BEGIN DOCUMENT SEGMENT

Capping Protein and the Arp2/3 Complex Regulate Non-Bundle Actin Filament Assembly to Indirectly Control Actin Bundle Positioning during Drosophila melanogaster Bristle Development

Deborah J. Frank,* Roberta Hopmann,* Marta Lenartowska,*{dagger} and Kathryn G. Miller*

*Department of Biology, Washington University, St. Louis, MO 63130; {dagger}Laboratory of Developmental Biology, Institute of General and Molecular Biology, Nicolaus Copernicus University, 87-100 Torun, Poland

Monitoring Editor: David Drubin

Drosophila melanogaster bristle development is dependent on actin assembly and prominent actin bundles form against the elongating cell membrane, giving the adult bristle its characteristic grooved pattern. Previous work has demonstrated that several actin regulating proteins are required to generate normal actin bundles. Here we have addressed how two actin regulators, capping protein, a barbed end binding protein, and the Arp2/3 complex, a potent actin assembly nucleator, function to generate properly organized bundles. As predicted from studies in motile cells, we find that capping protein and the Arp2/3 complex act antagonistically to one another during bristle development. However, these proteins do not primarily act directly on bundles, but rather on a dynamic population of actin filaments that are not part of the bundles. These nonbundle filaments, termed snarls, play an important role in determining the number and spacing of the actin bundles. Reduction of capping protein leads to an increase in snarls, which prevents actin bundles from properly attaching to the membrane. Conversely, loss of an Arp2/3 complex component leads to a loss of snarls and accumulation of excess membrane attached bundles. These results indicate that in nonmotile cells dynamic actin filaments can function to regulate the positioning of stable actin structures. In addition, our results suggest that the Arpc1 subunit may have an additional function, independent of the rest of the Arp2/3 complex.

END DOCUMENT SEGMENT

▸ ASSIGNED TASK: Reproduce the bristle-development abstract above in full, word for word, including its title, author and affiliation lines.

BEGIN DATA FOR REVIEW

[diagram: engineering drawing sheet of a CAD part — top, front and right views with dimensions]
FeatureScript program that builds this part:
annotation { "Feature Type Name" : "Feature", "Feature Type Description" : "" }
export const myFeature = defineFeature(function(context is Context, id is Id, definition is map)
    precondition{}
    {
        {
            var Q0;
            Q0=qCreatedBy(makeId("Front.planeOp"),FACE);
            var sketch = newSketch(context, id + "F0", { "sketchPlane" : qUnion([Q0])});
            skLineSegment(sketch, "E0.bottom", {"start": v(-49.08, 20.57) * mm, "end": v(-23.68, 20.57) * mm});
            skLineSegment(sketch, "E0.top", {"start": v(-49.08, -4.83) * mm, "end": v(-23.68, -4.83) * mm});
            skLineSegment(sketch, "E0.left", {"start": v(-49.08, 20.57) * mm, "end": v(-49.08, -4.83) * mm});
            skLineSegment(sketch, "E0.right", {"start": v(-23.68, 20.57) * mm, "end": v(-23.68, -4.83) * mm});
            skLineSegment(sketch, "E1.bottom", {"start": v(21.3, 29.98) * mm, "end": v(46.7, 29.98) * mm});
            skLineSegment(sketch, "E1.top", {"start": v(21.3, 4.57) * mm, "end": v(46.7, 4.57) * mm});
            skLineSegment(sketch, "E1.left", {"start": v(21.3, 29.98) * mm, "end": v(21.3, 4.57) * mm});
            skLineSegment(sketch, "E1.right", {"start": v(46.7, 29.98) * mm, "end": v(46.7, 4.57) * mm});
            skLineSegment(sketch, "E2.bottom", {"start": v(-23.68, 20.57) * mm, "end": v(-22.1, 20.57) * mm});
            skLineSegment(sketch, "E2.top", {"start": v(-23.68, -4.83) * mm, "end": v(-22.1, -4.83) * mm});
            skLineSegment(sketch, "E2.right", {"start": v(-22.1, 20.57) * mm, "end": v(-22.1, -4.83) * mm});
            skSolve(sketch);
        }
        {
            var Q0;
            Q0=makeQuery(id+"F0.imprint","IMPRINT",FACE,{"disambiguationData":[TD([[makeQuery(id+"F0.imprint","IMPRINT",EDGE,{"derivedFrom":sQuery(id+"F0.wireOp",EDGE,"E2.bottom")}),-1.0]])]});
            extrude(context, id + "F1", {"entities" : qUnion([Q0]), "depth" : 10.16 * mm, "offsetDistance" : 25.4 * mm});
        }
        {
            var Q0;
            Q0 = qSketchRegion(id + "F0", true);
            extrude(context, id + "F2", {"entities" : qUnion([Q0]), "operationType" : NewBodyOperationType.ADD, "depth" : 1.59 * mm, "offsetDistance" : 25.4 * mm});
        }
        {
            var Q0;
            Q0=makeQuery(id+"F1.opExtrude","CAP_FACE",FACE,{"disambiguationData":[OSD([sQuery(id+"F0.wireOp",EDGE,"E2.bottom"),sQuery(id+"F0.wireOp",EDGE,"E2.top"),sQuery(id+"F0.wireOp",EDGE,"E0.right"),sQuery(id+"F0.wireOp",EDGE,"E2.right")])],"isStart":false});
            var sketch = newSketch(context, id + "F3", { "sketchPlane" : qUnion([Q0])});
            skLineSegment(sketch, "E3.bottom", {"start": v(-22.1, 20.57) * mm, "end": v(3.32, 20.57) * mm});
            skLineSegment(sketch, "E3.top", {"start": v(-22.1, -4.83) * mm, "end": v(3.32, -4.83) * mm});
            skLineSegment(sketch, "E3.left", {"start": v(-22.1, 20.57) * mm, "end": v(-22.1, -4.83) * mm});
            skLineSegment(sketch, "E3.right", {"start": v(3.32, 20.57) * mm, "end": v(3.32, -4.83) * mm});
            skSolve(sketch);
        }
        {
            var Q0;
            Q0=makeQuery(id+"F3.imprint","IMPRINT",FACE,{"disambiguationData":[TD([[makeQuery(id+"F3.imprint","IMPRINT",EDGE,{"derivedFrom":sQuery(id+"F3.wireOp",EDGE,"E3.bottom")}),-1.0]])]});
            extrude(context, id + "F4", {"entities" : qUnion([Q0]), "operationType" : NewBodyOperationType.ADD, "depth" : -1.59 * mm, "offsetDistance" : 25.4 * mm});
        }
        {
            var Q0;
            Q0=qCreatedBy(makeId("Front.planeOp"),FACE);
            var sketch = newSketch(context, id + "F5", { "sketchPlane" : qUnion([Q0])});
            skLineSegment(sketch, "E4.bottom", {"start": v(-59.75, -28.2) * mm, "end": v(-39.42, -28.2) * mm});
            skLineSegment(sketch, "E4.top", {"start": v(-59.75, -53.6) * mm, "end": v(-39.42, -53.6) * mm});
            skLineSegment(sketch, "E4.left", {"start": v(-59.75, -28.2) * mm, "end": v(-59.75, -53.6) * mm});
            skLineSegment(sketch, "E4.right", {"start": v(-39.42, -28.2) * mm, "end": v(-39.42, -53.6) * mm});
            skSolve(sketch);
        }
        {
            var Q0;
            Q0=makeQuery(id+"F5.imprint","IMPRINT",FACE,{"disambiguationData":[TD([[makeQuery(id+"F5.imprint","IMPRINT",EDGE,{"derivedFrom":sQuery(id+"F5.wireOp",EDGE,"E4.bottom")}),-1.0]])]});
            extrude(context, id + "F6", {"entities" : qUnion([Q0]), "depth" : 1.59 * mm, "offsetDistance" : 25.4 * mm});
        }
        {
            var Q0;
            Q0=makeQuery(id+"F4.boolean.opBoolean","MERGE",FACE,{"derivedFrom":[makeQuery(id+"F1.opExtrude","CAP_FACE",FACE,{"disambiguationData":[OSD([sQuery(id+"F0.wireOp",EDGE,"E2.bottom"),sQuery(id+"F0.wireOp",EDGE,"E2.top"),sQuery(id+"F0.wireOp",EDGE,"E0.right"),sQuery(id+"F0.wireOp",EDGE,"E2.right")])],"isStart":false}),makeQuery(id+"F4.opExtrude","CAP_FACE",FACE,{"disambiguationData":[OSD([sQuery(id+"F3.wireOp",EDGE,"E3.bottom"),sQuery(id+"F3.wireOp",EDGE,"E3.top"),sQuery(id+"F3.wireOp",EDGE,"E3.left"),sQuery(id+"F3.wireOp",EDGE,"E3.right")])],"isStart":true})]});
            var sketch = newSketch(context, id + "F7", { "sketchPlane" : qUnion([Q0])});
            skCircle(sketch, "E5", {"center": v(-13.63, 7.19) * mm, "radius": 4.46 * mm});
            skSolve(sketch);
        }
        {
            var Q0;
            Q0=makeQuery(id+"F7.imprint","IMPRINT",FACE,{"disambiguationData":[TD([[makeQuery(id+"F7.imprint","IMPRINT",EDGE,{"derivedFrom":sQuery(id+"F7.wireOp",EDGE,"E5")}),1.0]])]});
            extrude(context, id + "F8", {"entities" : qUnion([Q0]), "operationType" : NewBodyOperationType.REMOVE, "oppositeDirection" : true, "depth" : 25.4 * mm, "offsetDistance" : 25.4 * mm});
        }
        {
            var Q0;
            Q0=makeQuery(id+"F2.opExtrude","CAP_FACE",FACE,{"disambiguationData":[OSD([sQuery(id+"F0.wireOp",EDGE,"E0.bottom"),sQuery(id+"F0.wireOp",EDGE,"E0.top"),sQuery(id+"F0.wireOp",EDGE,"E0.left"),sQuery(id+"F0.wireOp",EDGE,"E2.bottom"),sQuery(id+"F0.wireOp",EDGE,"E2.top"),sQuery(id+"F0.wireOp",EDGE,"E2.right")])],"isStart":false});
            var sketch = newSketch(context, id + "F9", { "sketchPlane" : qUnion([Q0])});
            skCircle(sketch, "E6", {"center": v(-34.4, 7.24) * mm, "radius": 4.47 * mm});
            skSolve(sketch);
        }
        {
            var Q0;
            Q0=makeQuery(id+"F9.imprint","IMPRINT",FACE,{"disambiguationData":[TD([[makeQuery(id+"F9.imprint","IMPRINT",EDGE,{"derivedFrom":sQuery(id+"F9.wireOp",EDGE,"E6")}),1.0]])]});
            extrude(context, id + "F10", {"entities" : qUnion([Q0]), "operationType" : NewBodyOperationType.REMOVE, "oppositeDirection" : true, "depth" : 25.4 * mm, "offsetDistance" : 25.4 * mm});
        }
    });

END DATA FOR REVIEW

▸ ANSWER SECTION:
Capping Protein and the Arp2/3 Complex Regulate Non-Bundle Actin Filament Assembly to Indirectly Control Actin Bundle Positioning during Drosophila melanogaster Bristle Development

Deborah J. Frank,* Roberta Hopmann,* Marta Lenartowska,*{dagger} and Kathryn G. Miller*

*Department of Biology, Washington University, St. Louis, MO 63130; {dagger}Laboratory of Developmental Biology, Institute of General and Molecular Biology, Nicolaus Copernicus University, 87-100 Torun, Poland

Monitoring Editor: David Drubin

Drosophila melanogaster bristle development is dependent on actin assembly and prominent actin bundles form against the elongating cell membrane, giving the adult bristle its characteristic grooved pattern. Previous work has demonstrated that several actin regulating proteins are required to generate normal actin bundles. Here we have addressed how two actin regulators, capping protein, a barbed end binding protein, and the Arp2/3 complex, a potent actin assembly nucleator, function to generate properly organized bundles. As predicted from studies in motile cells, we find that capping protein and the Arp2/3 complex act antagonistically to one another during bristle development. However, these proteins do not primarily act directly on bundles, but rather on a dynamic population of actin filaments that are not part of the bundles. These nonbundle filaments, termed snarls, play an important role in determining the number and spacing of the actin bundles. Reduction of capping protein leads to an increase in snarls, which prevents actin bundles from properly attaching to the membrane. Conversely, loss of an Arp2/3 complex component leads to a loss of snarls and accumulation of excess membrane attached bundles. These results indicate that in nonmotile cells dynamic actin filaments can function to regulate the positioning of stable actin structures. In addition, our results suggest that the Arpc1 subunit may have an additional function, independent of the rest of the Arp2/3 complex.